- EXERCISE GOAL
In the data below, find every line with the word "systems" and copy it.

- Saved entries

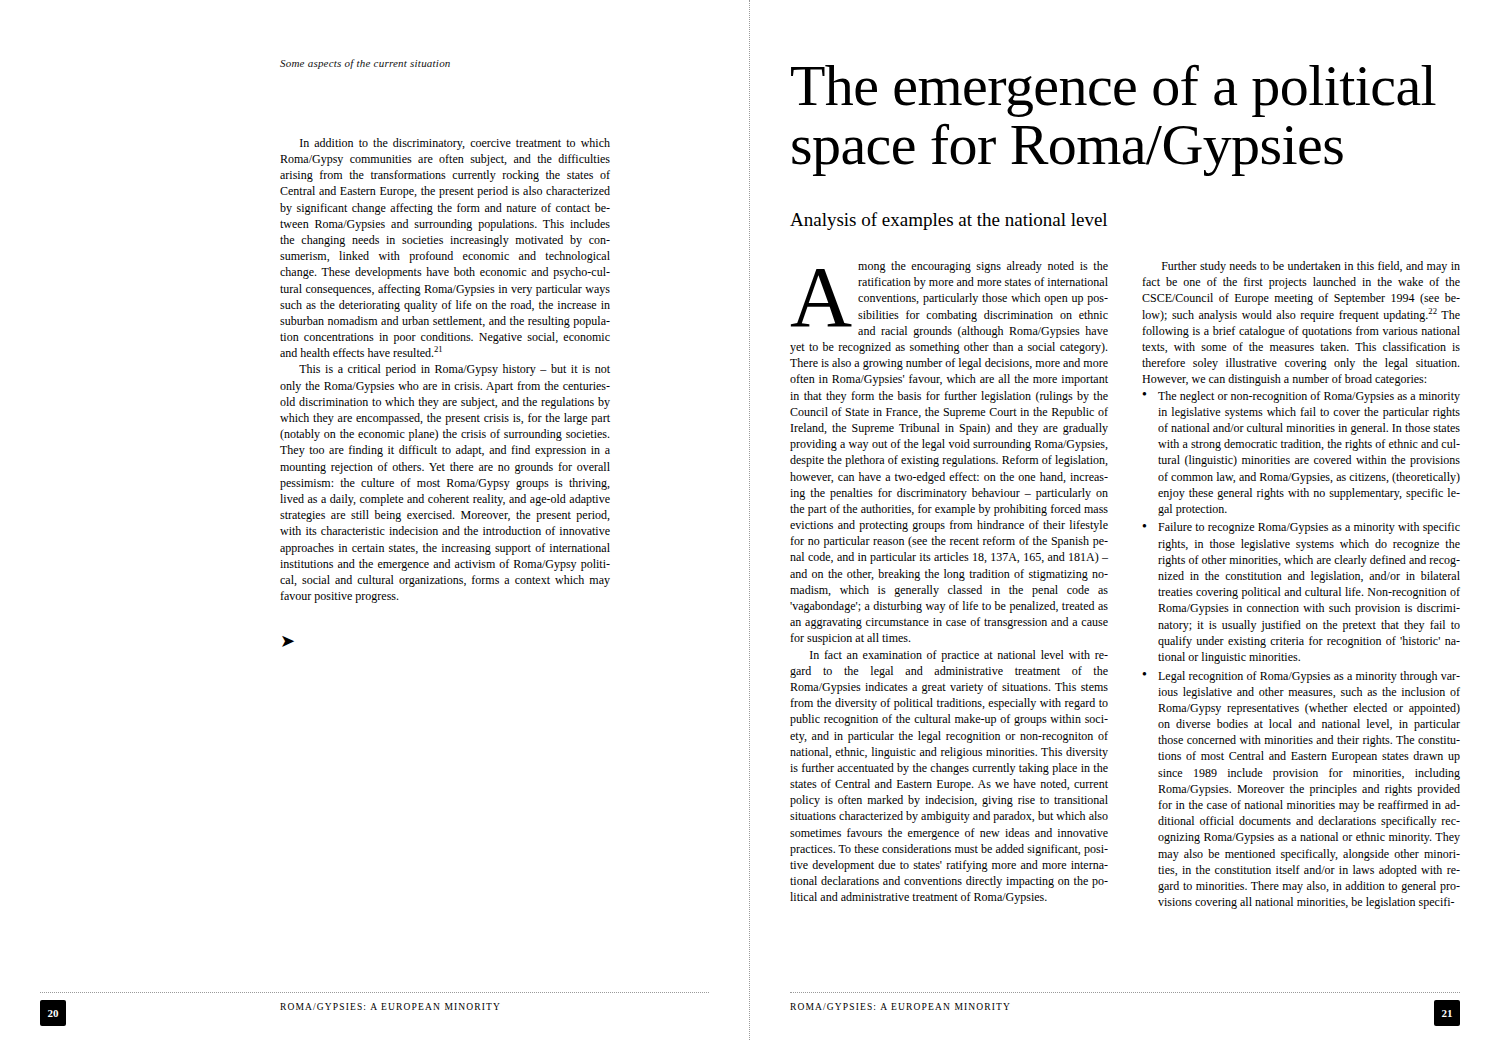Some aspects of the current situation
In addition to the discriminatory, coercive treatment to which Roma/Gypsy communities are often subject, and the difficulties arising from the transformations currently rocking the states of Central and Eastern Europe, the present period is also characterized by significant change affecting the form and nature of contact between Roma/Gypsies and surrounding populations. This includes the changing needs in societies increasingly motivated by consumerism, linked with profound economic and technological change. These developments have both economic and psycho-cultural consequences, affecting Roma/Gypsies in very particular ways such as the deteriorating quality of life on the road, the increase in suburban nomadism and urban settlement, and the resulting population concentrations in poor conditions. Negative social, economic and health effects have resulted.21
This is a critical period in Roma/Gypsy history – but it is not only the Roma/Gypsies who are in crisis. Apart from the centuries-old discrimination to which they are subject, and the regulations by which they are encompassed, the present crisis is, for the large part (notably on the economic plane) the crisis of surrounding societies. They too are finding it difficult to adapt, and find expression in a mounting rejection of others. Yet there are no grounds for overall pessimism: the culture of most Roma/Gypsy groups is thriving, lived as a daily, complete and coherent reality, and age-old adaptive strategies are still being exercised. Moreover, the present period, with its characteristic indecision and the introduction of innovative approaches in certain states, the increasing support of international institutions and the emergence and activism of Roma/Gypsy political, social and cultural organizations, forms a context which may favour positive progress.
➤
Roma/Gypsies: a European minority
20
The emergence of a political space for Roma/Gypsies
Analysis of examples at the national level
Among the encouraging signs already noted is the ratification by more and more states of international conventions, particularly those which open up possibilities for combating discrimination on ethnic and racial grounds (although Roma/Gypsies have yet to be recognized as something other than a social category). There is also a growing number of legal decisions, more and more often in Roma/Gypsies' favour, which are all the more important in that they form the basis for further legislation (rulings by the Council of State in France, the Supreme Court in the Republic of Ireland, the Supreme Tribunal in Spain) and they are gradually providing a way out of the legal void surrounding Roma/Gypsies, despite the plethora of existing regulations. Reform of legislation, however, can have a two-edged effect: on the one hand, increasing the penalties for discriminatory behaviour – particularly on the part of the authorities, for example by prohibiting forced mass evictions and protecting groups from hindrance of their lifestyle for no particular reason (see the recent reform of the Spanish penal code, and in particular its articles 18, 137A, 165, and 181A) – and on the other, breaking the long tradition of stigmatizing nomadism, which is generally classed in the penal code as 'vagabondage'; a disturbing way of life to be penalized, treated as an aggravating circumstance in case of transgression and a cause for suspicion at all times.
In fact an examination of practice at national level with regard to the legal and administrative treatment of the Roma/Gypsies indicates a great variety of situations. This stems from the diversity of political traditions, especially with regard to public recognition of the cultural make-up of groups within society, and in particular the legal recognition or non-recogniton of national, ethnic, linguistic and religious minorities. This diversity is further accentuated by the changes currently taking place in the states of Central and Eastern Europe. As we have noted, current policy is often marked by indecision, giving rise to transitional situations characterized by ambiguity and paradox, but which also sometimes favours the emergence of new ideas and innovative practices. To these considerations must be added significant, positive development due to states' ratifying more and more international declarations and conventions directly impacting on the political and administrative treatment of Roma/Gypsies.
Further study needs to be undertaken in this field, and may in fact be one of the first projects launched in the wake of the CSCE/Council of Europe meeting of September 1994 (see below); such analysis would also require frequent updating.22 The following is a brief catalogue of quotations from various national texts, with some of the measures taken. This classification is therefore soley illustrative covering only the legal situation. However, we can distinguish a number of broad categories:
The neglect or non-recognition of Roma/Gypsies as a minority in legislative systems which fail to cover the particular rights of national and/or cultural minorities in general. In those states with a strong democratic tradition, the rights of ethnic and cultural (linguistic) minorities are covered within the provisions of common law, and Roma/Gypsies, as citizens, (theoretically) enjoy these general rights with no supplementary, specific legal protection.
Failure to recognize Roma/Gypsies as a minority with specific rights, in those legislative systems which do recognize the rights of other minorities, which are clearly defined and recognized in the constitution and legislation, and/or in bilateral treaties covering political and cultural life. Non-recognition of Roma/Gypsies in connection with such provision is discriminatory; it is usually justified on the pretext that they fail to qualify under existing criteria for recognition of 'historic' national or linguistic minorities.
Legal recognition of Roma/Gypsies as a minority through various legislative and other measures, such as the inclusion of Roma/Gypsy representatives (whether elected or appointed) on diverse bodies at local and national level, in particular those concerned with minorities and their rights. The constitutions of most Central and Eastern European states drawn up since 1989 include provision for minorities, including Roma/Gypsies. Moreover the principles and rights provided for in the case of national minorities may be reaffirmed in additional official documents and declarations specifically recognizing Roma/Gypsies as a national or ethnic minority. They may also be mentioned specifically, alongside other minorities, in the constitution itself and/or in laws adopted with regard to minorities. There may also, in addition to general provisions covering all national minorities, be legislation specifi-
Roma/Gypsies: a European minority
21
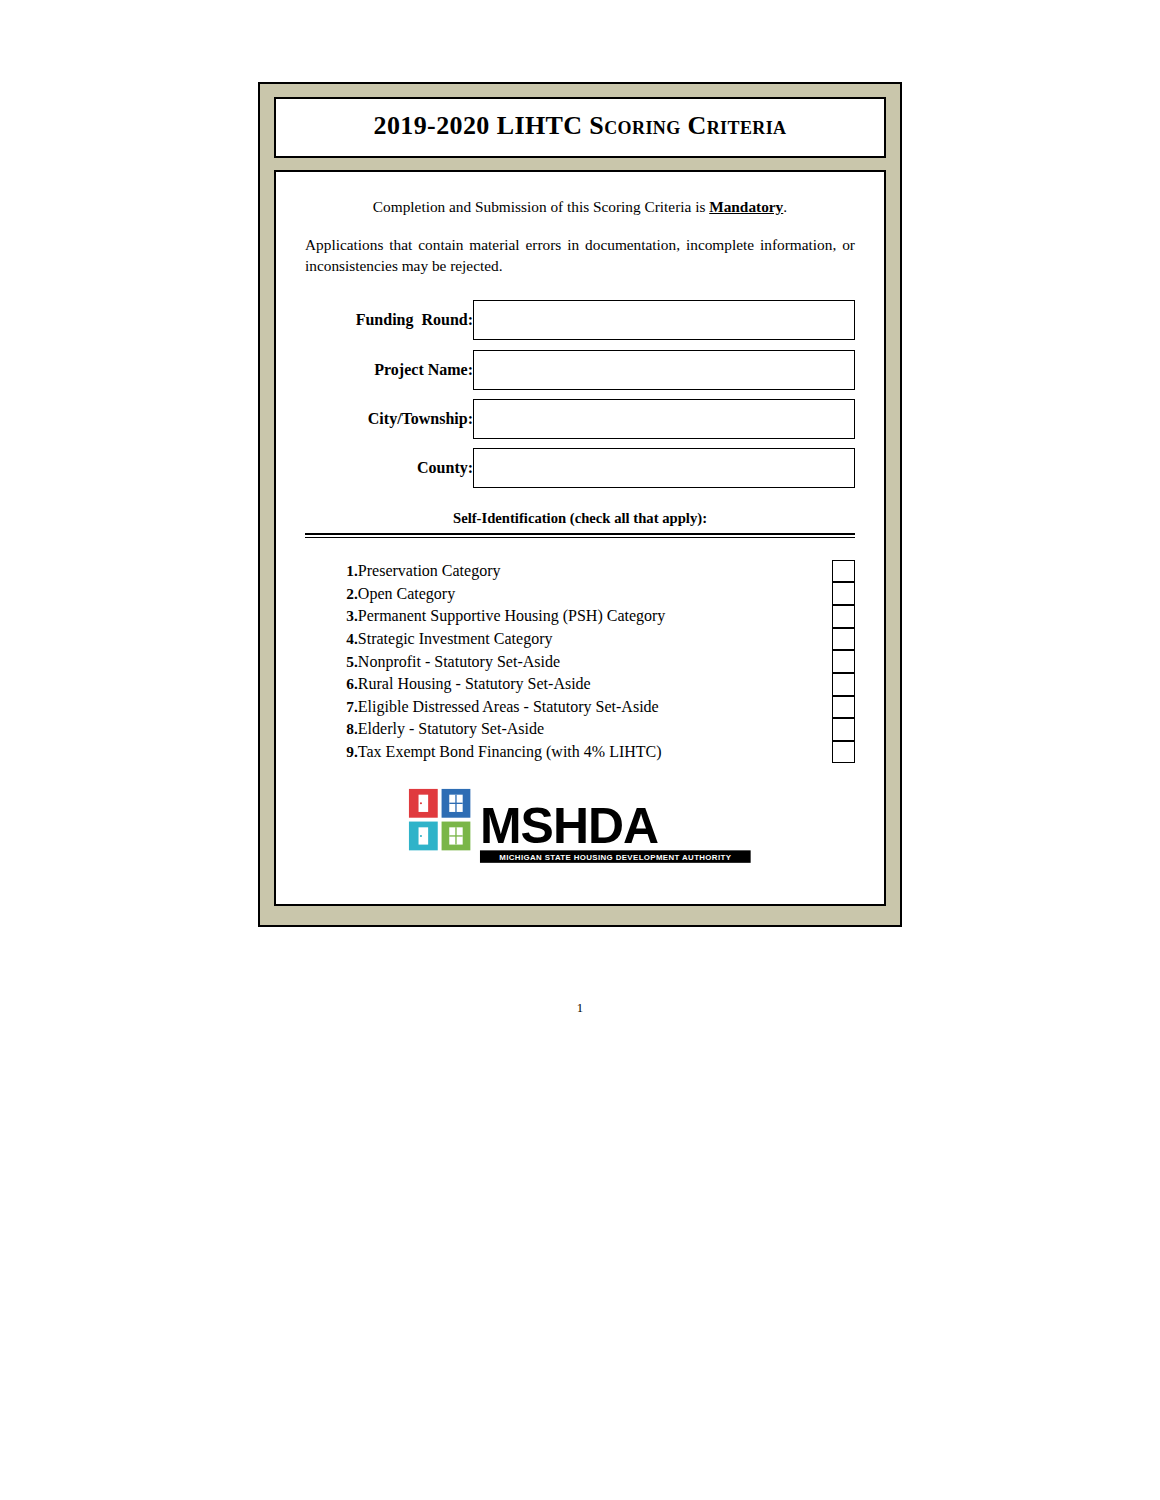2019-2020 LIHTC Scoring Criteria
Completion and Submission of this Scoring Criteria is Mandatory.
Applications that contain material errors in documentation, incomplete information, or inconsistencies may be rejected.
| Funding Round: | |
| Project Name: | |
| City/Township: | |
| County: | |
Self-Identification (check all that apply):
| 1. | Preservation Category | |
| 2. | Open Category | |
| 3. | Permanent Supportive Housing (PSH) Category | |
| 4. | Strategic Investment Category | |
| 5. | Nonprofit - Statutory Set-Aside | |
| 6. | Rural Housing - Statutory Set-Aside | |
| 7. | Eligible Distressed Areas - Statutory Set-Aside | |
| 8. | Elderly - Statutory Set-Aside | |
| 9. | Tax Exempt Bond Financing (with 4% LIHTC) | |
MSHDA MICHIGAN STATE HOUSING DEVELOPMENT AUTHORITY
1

---

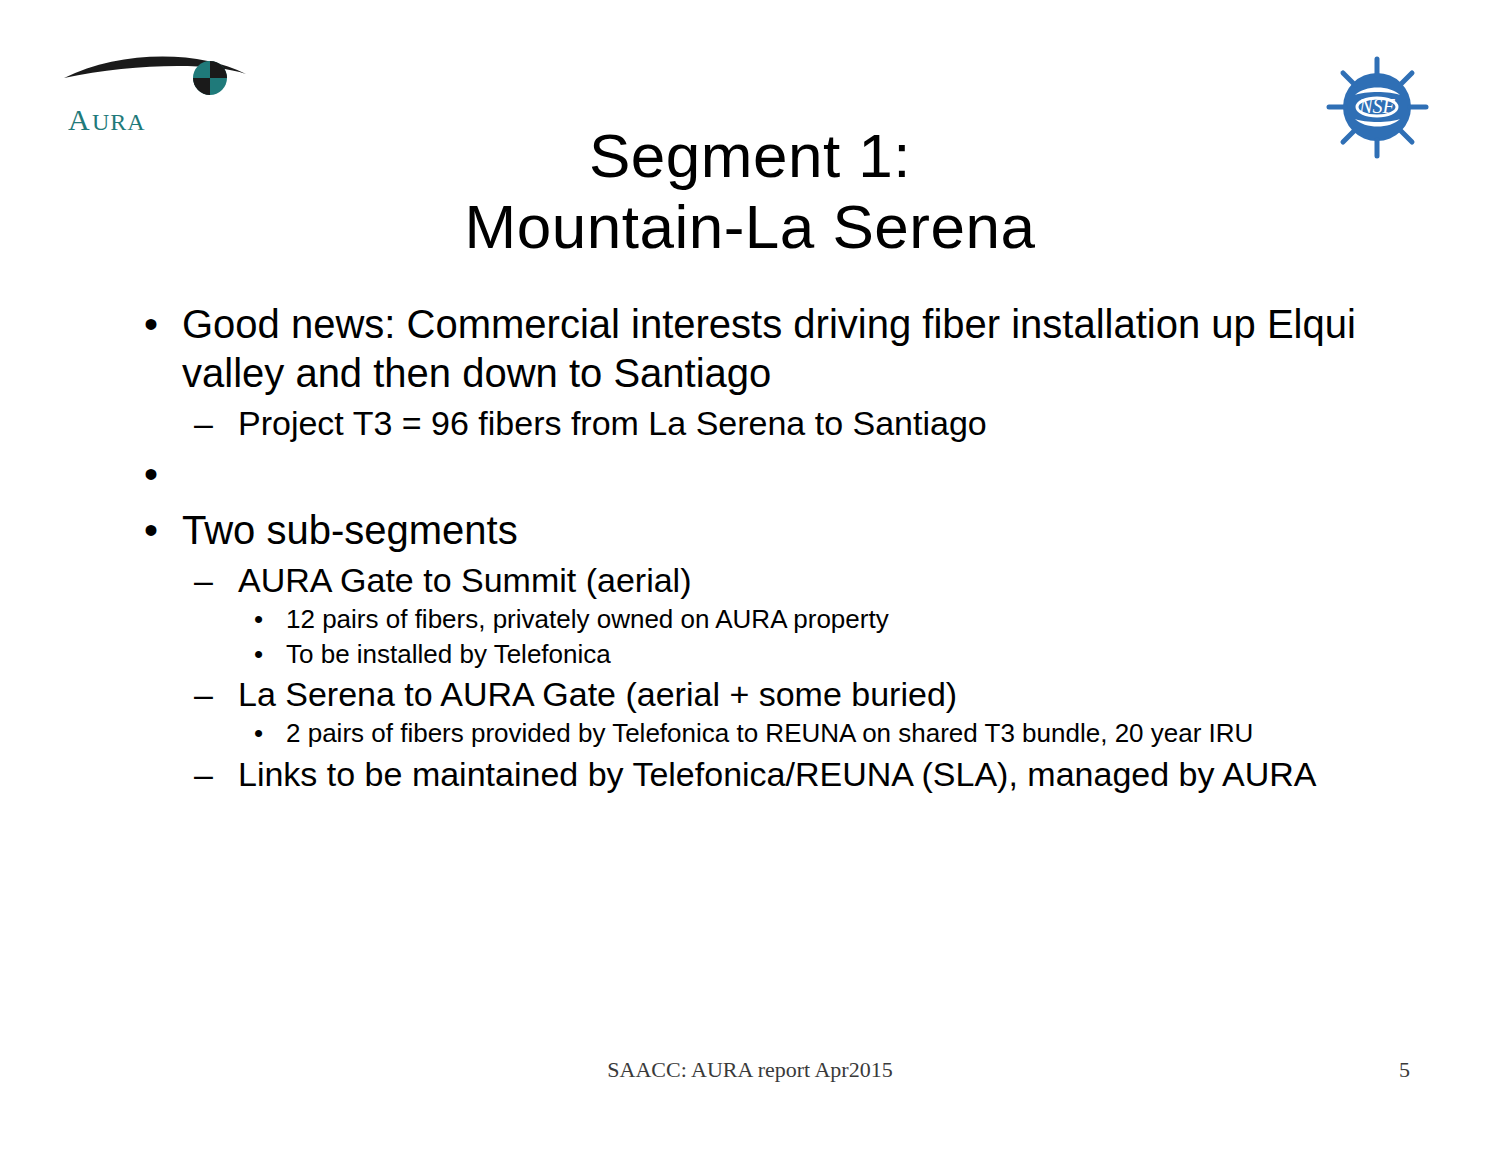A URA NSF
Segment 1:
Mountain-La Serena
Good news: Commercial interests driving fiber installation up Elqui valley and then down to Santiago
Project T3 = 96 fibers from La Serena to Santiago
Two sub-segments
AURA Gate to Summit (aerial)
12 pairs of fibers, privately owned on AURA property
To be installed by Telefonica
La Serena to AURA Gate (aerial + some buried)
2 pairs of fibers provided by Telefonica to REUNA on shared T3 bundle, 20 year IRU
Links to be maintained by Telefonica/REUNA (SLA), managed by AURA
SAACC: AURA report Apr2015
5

- OUTPUT OF THE EXERCISE
The neglect or non-recognition of Roma/Gypsies as a minority in legislative systems which fail to cover the particular rights of national and/or cultural minorities in general. In those states with a strong democratic tradition, the rights of ethnic and cultural (linguistic) minorities are covered within the provisions of common law, and Roma/Gypsies, as citizens, (theoretically) enjoy these general rights with no supplementary, specific legal protection.
Failure to recognize Roma/Gypsies as a minority with specific rights, in those legislative systems which do recognize the rights of other minorities, which are clearly defined and recognized in the constitution and legislation, and/or in bilateral treaties covering political and cultural life. Non-recognition of Roma/Gypsies in connection with such provision is discriminatory; it is usually justified on the pretext that they fail to qualify under existing criteria for recognition of 'historic' national or linguistic minorities.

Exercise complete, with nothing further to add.